Nothing but the lines from the one with "#Выборы в Курултай" through the final line of the entries below should be written out, each exactly as given.

Exercise material:
══════════

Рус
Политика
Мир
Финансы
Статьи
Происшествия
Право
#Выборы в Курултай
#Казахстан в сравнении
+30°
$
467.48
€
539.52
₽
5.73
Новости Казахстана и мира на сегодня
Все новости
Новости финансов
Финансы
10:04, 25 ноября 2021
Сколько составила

══════════

Result:
#Выборы в Курултай
#Казахстан в сравнении
+30°
$
467.48
€
539.52
₽
5.73
Новости Казахстана и мира на сегодня
Все новости
Новости финансов
Финансы
10:04, 25 ноября 2021
Сколько составила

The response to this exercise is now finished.